Oracle-HP-SAP soap opera plays on
The weird Oracle, Hewlett-Packard, SAP triangle continues to play out with Oracle CEO Larry Ellison now threatening to have former SAP exec Leo Apotheker subpoenaed if he dares to show up in Palo Alto for his new gig as HP CEO.
A refresher: Three years ago, Oracle Corp. sued rival SAP, charging that SAP, through its TomorrowNow group, used customers' Oracle accounts to download proprietary Oracle information. That case continues to this day. Fast forward to this year when Oracle hired former HP CEO Mark Hurd as its new co-president. HP was not amused since Oracle, which had been a huge software partner, is now a hardware competitor to HP by virtue of its Sun server and storage business. HP then turned around and hired a former SAP CEO, Leo Apotheker, as its new CEO, and it brought on Ray Lane, a former Oracle president, as the new chairman of the beleaguered HP board. Get it? Anyway, Ellison maintains that Apotheker was in part responsible for SAP/TomorrowNow's bad behavior; hence, the threat of a subpoena.
Apotheker's official start date at HP is November 1.
Meanwhile, former Oracle co-president Charles Phillips is now CEO of Infor, yet another Oracle competitor in ERP applications.
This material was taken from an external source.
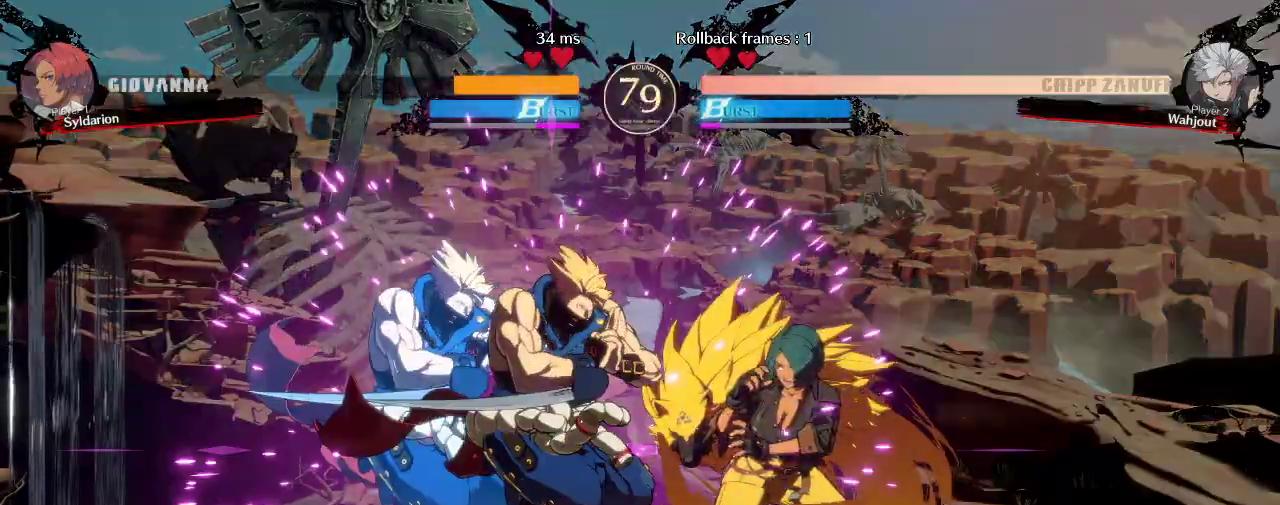
{"buttons": [], "left_stick": "down-right", "events": [[300, "left_stick", "down-right"]]}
Phillips left Oracle in August, after seven years, presumably to make room for Hurd.
Ozzie opines on state of Microsoft
On his way out the door, Microsoft chief software architect Ray Ozzie had a few words to say about the company and its future. Well, not a few -- his Dawn of a New Day blog post is more than 3,000 words -- and prompted one former Ozzie colleague to note that his memos are "bloated, just like Windows."
Parsing the document, Ozzie said, without really saying the words, that the days of Windows and Office are numbered. Windows and Office, of course, are Microsoft's cash cows.
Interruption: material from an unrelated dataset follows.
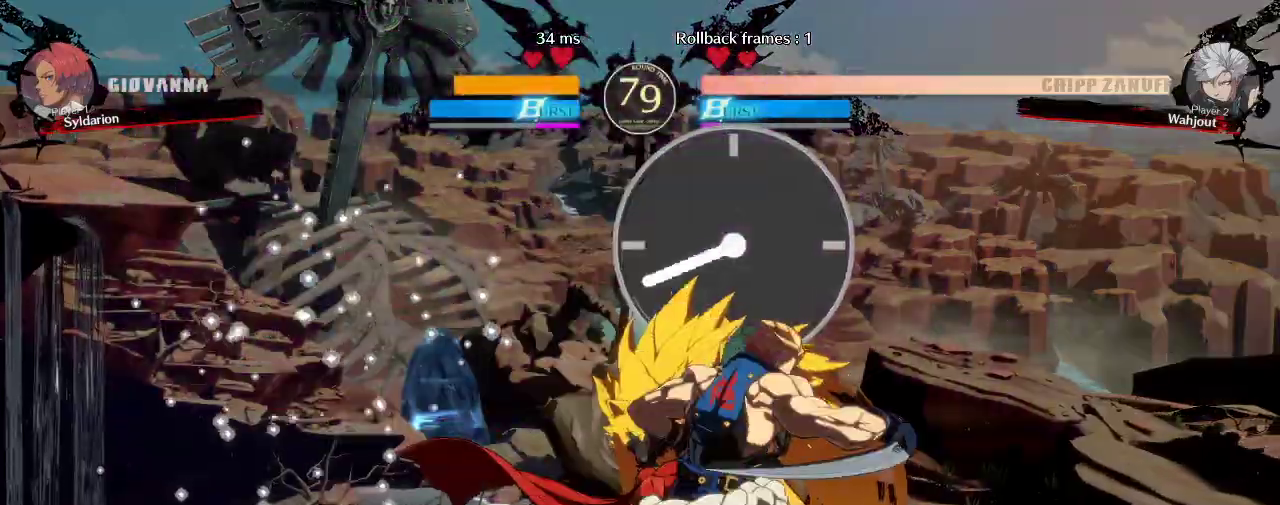
{"buttons": [], "left_stick": "down-right", "events": []}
Ozzie wrote: "The early adopters among us have decidedly begun to move away from mentally associating our computing activities with the hardware/software artifacts of our past such as PCs, CD-installed programs, desktops, folders & files."
Software artifacts? Ouch.
Many also read implicit criticism of top Microsoft management into the memo. "The one irrefutable truth," said Ozzie, "is that in any large organization, any transformation that is to 'stick' must emerge from within. Those on the outside can strongly influence, particularly with their wallets. Those above are responsible for developing and articulating a compelling vision, eliminating obstacles, prioritizing resources and generally setting the stage with a principled approach."
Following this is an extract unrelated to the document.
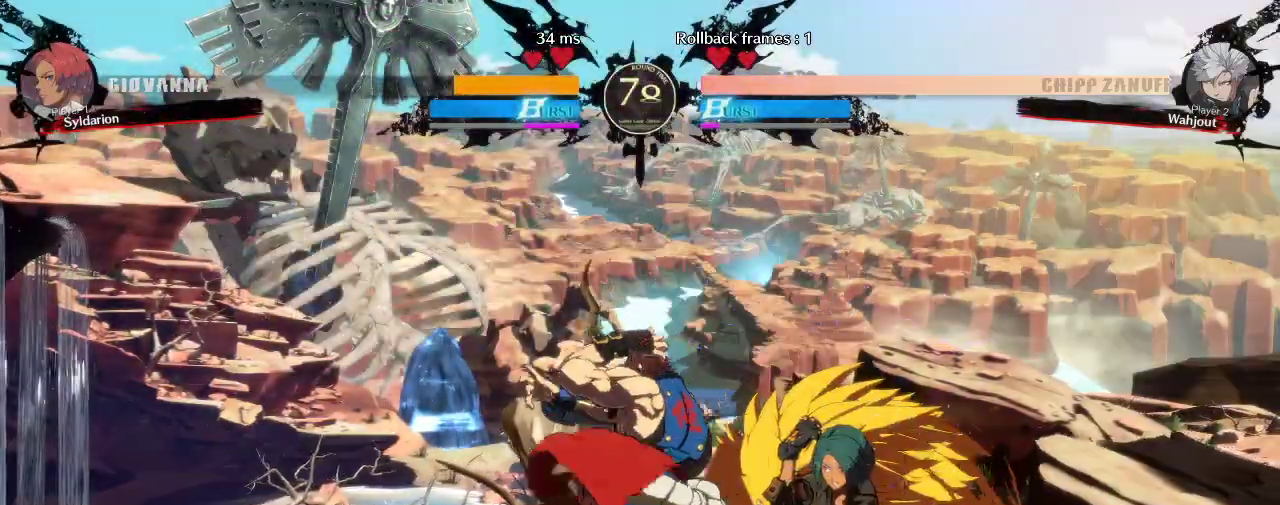
{"buttons": [], "left_stick": "right", "events": [[483, "left_stick", "right"]]}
For "those above," think Microsoft CEO Steve Ballmer. While Ozzie was given a lofty title, he was not given direct leadership of any of the powerful product groups. Bob Muglia, Steve Sinofsky, et. al., reported to Ballmer. Those leaders, who headed up the Microsoft Office, Windows groups, had their own agenda promoting the sales of their money-making, on-premises software. (Read: artifacts.) Many did not buy into Ozzie's services and cloud vision.
Others at Microsoft criticize Ozzie for not being a stronger -- and perhaps more strident leader. In that political company, a real field marshal was needed to push the services-and-cloud agenda, they said.